### What is expected
How many lines of the listing contain the string "marcha"? Only the number is wanted.

### Records for processing
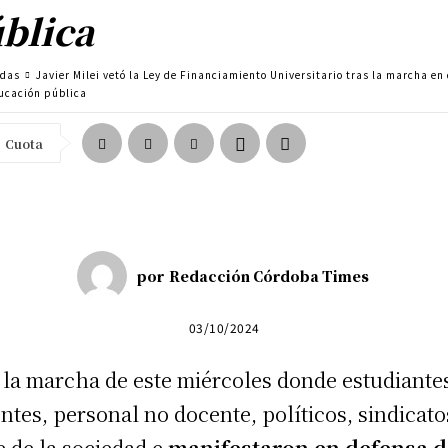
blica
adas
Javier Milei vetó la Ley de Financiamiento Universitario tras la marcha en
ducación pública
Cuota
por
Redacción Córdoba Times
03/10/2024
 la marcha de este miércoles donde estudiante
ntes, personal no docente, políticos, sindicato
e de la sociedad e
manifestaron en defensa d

--

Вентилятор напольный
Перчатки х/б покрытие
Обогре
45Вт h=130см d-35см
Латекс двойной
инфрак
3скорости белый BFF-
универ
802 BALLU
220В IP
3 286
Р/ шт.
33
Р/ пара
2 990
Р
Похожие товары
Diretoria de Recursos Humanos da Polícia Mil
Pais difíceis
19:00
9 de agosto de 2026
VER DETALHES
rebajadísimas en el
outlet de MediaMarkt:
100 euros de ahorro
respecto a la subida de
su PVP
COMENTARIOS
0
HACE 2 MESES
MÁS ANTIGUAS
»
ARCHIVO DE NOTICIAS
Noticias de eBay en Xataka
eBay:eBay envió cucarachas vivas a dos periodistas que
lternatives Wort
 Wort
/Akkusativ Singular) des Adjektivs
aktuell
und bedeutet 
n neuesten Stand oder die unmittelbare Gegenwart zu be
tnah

### Answer space
2